November 21, 2010

Holiday shopper's key tool: cellphone

Jason Alden/Bloomberg Budget-conscious shoppers are expected to turn to smartphone apps to research products and compare prices.

Shoppers this season will be dividing their attention between the physical merchandise at stores and the virtual goods on the screen of their cellphone.

Smartphones and tablet computers with GPS tracking and Internet access are expected to emerge this holiday season not only as top gifts but also as indispensable shopping tools.

A burgeoning number of Droids, iPhones, BlackBerrys and other devices will be pressed into service this season to make shopping easier, more efficient and more economical.

A National Retail Federation survey found that more than 1 in 4 of the estimated 60 million to 70 million smartphone users in the United States planned to use them to shop this holiday season.

Among 18- to 29-year-olds, the number increases dramatically, to about half.

The effects on the shopping experience could be enormous as the number of smartphone and tablet-computer users grows.

Deal-conscious consumers who are rapidly warming to online shopping can use their phones and iPads to locate merchandise, get directions to stores, research products and compare prices, all while on the go.

- No more buying a product and then finding out it was cheaper down the street. Shoppers can scan the bar code with their smartphones to check the price of the item at stores all over town.

- Forget about buying an expensive toy and having it ignored by a picky child on Christmas morning. Shoppers can use their phones to check reviews by other consumers to determine whether a gift will be a hit or a dud.

Steve Valdez of Phoenix got a smartphone last Christmas and regularly uses it to research and locate products and to compare prices. Recently, he found a turkey fryer he'd been looking for on sale at Bass Pro Shops.

The new devices are a game-changing technology for retailers, which have been given a new vehicle to inexpensively engage and communicate with customers.

- If an item is moving slowly, retailers can mark it down and blast the sale information instantly to customers' cellphones.

- If a new shipment of a high-demand, previously out-of-stock product comes in, retailers quickly can notify customers of its availability.

"Its all about reaching customers where they are," said Bob Friedland, a spokesman for Toys "R" Us.

A Toys "R" Us iPad application allows youngsters to deposit information about products in the company's toy catalog into a wish-list drop box.

"By reaching out to consumers via mobile applications, digital marketing and social networks, retailers may be able to enhance brand awareness and build traffic and sales this holiday season," said Alison Paul, vice chairman and head of the U.S. retail practice for the accounting firm Deloitte.

Smartphone and iPad users are growing rapidly and the technology is evolving. More shopping applications and new technologies are on the way.

"I constantly shop with my phone," Brian Sherman of Ahwatukee Foothills said on his way into the Nordstrom Last Chance store in Phoenix. He uses the bar-code scanner on his Android phone to compare prices and gets alerts from retailers when the price drops on a product he's interested in.
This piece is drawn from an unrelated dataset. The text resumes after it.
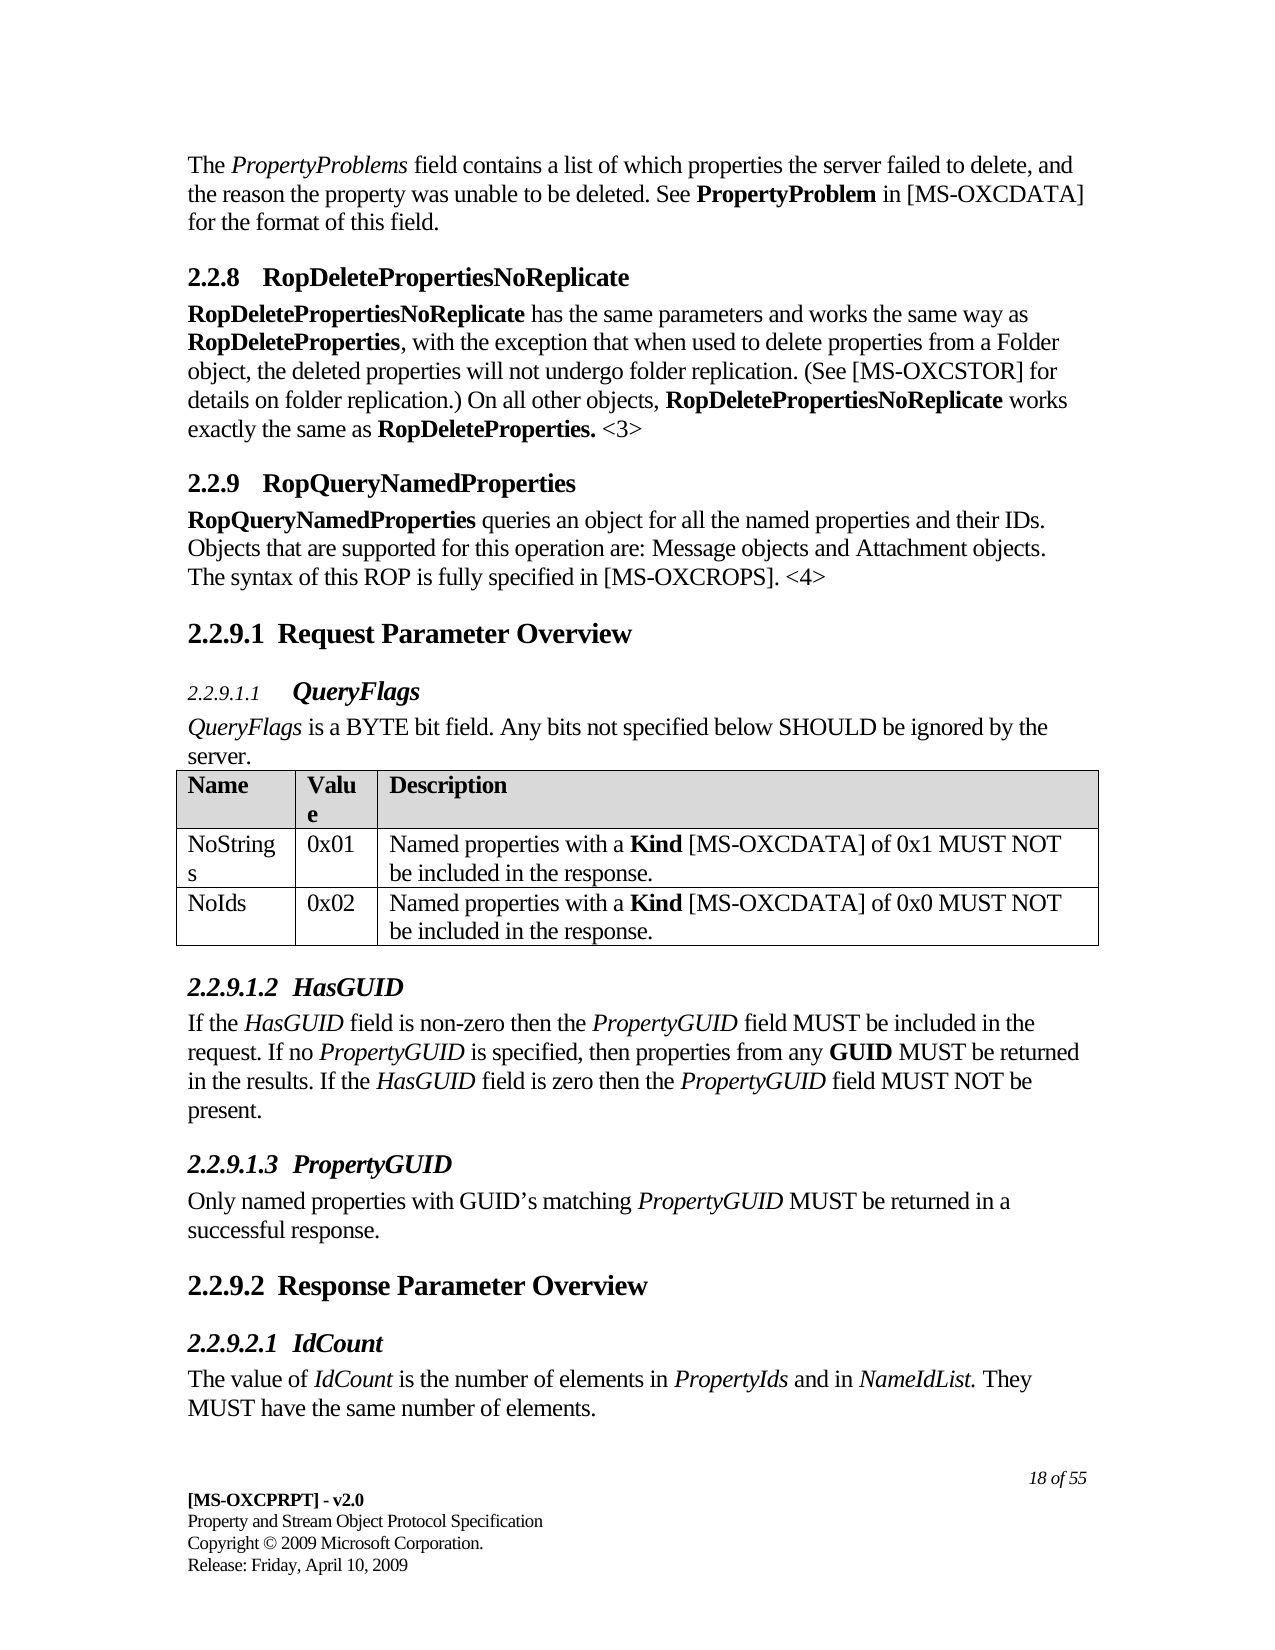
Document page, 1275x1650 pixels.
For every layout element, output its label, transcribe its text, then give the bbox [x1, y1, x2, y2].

Sarah Ingham of Phoenix recently used her Android phone to visit two of her favorite stores: the Shop at Cooper-Hewitt, National Design Museum and the MoMA Store at the Museum of Modern Art, both in New York.

"They have some incredible things," she said.
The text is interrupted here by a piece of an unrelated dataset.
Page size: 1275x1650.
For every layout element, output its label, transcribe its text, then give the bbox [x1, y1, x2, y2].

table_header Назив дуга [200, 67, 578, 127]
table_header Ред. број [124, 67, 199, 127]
She browsed to get Christmas ideas and added a couple of items to her Christmas wish lists on file at the stores.

Smartphones are at the top of many people's lists this holiday, with the number in use expected to explode to 140 million users in the United States by the end of 2011, according to the consumer-research firm Nielsen Co.

Such potential has software engineers scrambling to develop new applications, or apps, to help retailers reach and sell to their customers and help consumers navigate the increasing number of online retailers, products and deals.

Outdoor outfitter the North Face is testing a smartphone application that notifies a store when customers come in range so it can reach out and draw them in with offers and deals.

Simon Buckingham, CEO of Appitalism, a clearinghouse for smartphone apps, estimates there are more than 25,000 programs related to shopping and retail.

This year, they include a growing number of applications related to Black Friday, such as TGI Black Friday and Black Friday Survival Guide.

Most major retailers now offer free smartphone applications that allow consumers to connect to their websites with the touch of a button. On the sites, consumers can find the nearest store, check hours, peruse recent ads and fliers, chat on Facebook and Twitter pages, order products and pay for purchases.

For example, Target customers can download coupons to their smartphones that can be scanned at checkout. They also can use their phones to scan products' quick-response codes in the company's Christmas catalog to access more information and make a purchase.

"Target is making it easier than ever to shop, thanks to our innovations with mobile devices," spokeswoman Sarah Bakken said.

Smartphones with Internet access and built-in shopping applications are expected to give a big boost to online shopping in particular, a realm already rapidly gaining acceptance with consumers.

Analysts are predicting a 15 percent jump in online holiday shopping this season as value-conscious consumers turn to the Internet to make sure they are getting the best product at the best price.

Often, they find that online prices can be lower than at brick-and-mortar stores, particularly if the shipping is free. If the best price is at an online store with free shipping, shoppers can use their phones to order and pay for the item.